** 任务要求 **
把下方关于多核实时调度中缓存预热时间的原文段落一字不差地完整抄录出来。

** 原文段落 **
>>>

多核处理器带给实时系统的不仅是高效的处理能力而且还有复杂的任务调度。在单处理器系统中,计算任务最坏情况执行时间(WCET)时,一般认为任务的缓冲行都在缓存中,通过静态分析用缓存延迟得到。然而在多核处理器系统中,有的核上的缓存并没有任务的缓冲行。当任务运行在这样的核上时,会增大任务的WCET,增大的这部分时间称为缓存预热时间。解决缓存预热时间对多核实时调度产生的影响是一个重要的问题。
可调度性分析是研究实时调度的重要手段,主要有两种方法:模拟和利用率的边界测试。模拟的方法尽管实现简单,但它只检测了系统运行的有限路径,所以得到的可调度任务集数目并不可靠。利用率边界测试往往只能推导出充分条件,由此获得的可调度任务集数目较为悲观。由于这些原因,研究者提出使用模型检测的方法,对多处理器调度算法进行可调度性分析。但他们都没有考虑缓存预热时间对可调度性分析的影响。针对这一问题,本论文基于模型检测,提出一种考虑了缓存预热时间的可调度性分析的方法,并以静态优先级调度算法单调速率(RM)为例,说明了这种方法的有效性。
在采用多核RM算法的调度系统中,缓存预热时间会导致一些任务集错失截止时间。为了降低缓存预热时间带来的不可预测性,研究者提出新的硬件架构Push Block,预先将任务的缓冲行迁移到目的核缓存中。当任务在目的核上运行时,就不会产生缓存预热时间。然而,现有的调度算法并不支持这种架构。针对这个问题,本论文以静态优先级调度算法RM为基础,结合这种新架构所提供的功能,给出了三种策略,提出了一个新的静态优先级调度算法,提高了系统实时性,减少了错失截止时间的任务集。
在静态优先级调度中,系统运行时,任务优先级是固定的。这可能导致一个高优先级任务长时间占有CPU,而低优先级的任务必须等待。因此,产生了动态优先级调度。在系统运行时,它可以改变任务的优先级,增强了对环境的调整能力。不幸的是缓存预热时间仍然会导致采用了动态优先级调度算法的系统错失截止时间。另外,目前的多核动态优先级调度算法并没有建立在新架构Push Block上,无法利用预迁移机制提高算法的性能。针对这些问题,本论文以经典的动态优先级调度算法最短截止时间优先(EDF)为基础,提出了适应缓存预热时间的动态优先级调度算法。通过实验,展示了新算法良好的性能。综上所述,本论文研究中所做出的主要贡献体现在以下三个方面:
1)针对以往的可调度性分析没有考虑缓存预热时间的问题,提出了基于模型检测,考虑缓存预热时间的可调度性分析方法,并以RM算法为例,验证了方法的有效性。

<<<

** 数据部分 **
>>>

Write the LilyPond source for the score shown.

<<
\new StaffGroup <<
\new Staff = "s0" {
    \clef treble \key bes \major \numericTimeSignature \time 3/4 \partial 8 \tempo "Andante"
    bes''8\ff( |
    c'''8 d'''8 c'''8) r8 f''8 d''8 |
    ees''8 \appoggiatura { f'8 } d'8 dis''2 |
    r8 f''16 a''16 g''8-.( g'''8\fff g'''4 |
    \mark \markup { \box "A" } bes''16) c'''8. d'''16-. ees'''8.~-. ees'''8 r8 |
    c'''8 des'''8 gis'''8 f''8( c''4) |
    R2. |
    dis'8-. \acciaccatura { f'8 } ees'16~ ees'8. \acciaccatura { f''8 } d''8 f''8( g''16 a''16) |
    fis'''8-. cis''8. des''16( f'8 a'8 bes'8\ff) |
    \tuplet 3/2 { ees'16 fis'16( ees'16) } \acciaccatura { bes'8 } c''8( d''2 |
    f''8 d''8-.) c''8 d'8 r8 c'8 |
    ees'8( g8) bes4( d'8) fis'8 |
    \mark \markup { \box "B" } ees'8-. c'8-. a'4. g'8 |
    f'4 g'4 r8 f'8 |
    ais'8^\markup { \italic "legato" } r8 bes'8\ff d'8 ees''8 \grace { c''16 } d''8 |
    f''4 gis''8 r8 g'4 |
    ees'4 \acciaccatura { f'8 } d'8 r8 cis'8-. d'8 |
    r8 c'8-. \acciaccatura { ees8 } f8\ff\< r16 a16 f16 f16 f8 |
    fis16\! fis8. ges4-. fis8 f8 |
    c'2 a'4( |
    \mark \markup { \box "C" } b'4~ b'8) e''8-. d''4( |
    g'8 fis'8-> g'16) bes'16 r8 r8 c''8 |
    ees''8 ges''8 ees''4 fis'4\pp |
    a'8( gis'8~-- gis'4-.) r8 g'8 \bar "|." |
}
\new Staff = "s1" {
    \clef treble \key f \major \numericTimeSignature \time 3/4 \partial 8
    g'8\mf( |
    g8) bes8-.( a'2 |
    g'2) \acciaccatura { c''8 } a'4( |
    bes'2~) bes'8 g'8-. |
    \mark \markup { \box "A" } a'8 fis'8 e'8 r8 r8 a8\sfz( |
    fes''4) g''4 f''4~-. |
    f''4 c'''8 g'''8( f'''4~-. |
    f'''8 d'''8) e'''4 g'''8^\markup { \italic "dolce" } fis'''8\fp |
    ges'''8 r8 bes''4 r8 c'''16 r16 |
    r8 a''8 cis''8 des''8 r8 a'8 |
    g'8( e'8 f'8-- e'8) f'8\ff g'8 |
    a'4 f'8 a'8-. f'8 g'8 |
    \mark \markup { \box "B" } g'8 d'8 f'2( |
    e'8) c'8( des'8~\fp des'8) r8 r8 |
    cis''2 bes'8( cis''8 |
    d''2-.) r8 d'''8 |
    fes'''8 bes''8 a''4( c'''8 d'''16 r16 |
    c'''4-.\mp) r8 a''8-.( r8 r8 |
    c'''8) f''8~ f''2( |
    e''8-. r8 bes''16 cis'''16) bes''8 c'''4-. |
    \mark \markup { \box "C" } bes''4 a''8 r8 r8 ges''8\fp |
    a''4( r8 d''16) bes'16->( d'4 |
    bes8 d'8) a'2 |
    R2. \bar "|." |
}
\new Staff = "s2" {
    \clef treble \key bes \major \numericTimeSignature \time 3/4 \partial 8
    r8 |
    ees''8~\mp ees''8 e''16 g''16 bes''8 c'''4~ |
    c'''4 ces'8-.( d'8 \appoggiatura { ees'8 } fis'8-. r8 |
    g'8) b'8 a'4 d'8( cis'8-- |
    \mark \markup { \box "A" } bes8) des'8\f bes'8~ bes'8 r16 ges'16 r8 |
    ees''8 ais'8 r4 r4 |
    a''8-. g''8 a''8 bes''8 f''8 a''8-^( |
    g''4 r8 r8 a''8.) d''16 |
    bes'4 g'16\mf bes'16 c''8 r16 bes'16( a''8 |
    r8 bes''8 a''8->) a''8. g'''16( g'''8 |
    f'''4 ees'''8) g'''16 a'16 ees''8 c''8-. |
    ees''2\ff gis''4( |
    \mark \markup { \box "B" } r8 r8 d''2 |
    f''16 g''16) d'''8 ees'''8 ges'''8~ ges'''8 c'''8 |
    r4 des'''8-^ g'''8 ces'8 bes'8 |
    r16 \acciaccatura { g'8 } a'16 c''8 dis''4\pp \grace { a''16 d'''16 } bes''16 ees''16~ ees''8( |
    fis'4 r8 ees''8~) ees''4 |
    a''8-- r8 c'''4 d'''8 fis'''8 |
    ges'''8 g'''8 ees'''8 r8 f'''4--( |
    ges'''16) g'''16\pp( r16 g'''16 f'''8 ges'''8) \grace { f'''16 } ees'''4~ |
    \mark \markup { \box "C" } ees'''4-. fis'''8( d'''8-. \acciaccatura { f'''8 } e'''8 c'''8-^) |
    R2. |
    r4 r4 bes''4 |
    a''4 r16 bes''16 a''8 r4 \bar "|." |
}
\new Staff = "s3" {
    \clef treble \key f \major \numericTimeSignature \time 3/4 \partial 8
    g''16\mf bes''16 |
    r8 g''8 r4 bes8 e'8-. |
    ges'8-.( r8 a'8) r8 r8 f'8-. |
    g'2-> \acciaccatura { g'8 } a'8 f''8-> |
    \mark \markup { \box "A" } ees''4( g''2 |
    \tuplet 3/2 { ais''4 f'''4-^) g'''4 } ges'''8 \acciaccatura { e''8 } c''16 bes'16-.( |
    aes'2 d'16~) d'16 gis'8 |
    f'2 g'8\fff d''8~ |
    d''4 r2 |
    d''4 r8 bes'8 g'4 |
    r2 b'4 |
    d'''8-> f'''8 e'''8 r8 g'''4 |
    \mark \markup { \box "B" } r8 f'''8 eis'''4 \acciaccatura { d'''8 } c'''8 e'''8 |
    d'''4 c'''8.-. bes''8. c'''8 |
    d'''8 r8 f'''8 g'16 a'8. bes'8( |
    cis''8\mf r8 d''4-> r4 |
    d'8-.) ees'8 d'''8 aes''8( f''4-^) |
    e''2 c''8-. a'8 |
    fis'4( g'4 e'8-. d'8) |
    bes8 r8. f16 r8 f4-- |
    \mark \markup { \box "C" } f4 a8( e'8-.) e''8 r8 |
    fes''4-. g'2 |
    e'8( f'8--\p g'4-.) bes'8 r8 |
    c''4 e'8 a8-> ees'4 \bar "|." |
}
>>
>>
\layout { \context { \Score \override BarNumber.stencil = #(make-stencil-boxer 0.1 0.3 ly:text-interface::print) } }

<<<

** 完整答案 **
多核处理器带给实时系统的不仅是高效的处理能力而且还有复杂的任务调度。在单处理器系统中,计算任务最坏情况执行时间(WCET)时,一般认为任务的缓冲行都在缓存中,通过静态分析用缓存延迟得到。然而在多核处理器系统中,有的核上的缓存并没有任务的缓冲行。当任务运行在这样的核上时,会增大任务的WCET,增大的这部分时间称为缓存预热时间。解决缓存预热时间对多核实时调度产生的影响是一个重要的问题。
可调度性分析是研究实时调度的重要手段,主要有两种方法:模拟和利用率的边界测试。模拟的方法尽管实现简单,但它只检测了系统运行的有限路径,所以得到的可调度任务集数目并不可靠。利用率边界测试往往只能推导出充分条件,由此获得的可调度任务集数目较为悲观。由于这些原因,研究者提出使用模型检测的方法,对多处理器调度算法进行可调度性分析。但他们都没有考虑缓存预热时间对可调度性分析的影响。针对这一问题,本论文基于模型检测,提出一种考虑了缓存预热时间的可调度性分析的方法,并以静态优先级调度算法单调速率(RM)为例,说明了这种方法的有效性。
在采用多核RM算法的调度系统中,缓存预热时间会导致一些任务集错失截止时间。为了降低缓存预热时间带来的不可预测性,研究者提出新的硬件架构Push Block,预先将任务的缓冲行迁移到目的核缓存中。当任务在目的核上运行时,就不会产生缓存预热时间。然而,现有的调度算法并不支持这种架构。针对这个问题,本论文以静态优先级调度算法RM为基础,结合这种新架构所提供的功能,给出了三种策略,提出了一个新的静态优先级调度算法,提高了系统实时性,减少了错失截止时间的任务集。
在静态优先级调度中,系统运行时,任务优先级是固定的。这可能导致一个高优先级任务长时间占有CPU,而低优先级的任务必须等待。因此,产生了动态优先级调度。在系统运行时,它可以改变任务的优先级,增强了对环境的调整能力。不幸的是缓存预热时间仍然会导致采用了动态优先级调度算法的系统错失截止时间。另外,目前的多核动态优先级调度算法并没有建立在新架构Push Block上,无法利用预迁移机制提高算法的性能。针对这些问题,本论文以经典的动态优先级调度算法最短截止时间优先(EDF)为基础,提出了适应缓存预热时间的动态优先级调度算法。通过实验,展示了新算法良好的性能。综上所述,本论文研究中所做出的主要贡献体现在以下三个方面:
1)针对以往的可调度性分析没有考虑缓存预热时间的问题,提出了基于模型检测,考虑缓存预热时间的可调度性分析方法,并以RM算法为例,验证了方法的有效性。